Your assignment: In the listing below, repeat the lines from the one containing "- Iron, steam or dry: low heat" through the one containing "Related Products", including both of those lines.

Data shown:
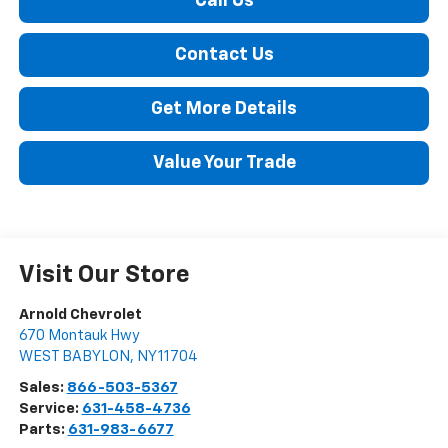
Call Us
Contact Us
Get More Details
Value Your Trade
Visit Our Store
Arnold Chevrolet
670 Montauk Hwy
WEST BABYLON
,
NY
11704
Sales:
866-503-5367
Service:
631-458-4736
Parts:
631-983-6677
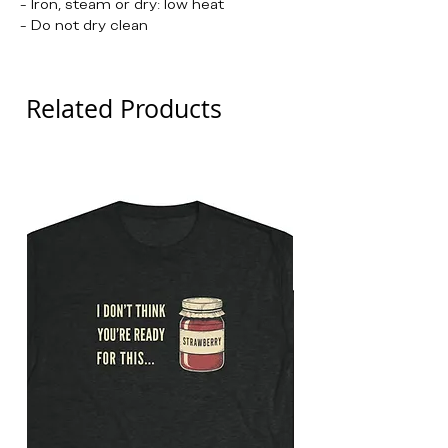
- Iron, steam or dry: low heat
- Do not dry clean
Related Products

* * *

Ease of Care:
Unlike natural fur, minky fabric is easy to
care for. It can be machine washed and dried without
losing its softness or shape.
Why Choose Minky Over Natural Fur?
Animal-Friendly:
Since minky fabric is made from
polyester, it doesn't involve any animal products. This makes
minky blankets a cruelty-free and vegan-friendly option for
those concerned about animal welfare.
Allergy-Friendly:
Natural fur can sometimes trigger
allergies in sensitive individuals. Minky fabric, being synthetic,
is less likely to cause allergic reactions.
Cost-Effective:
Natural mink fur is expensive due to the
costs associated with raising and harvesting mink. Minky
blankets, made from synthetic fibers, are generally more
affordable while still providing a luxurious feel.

Task solution:
- Iron, steam or dry: low heat
- Do not dry clean
Related Products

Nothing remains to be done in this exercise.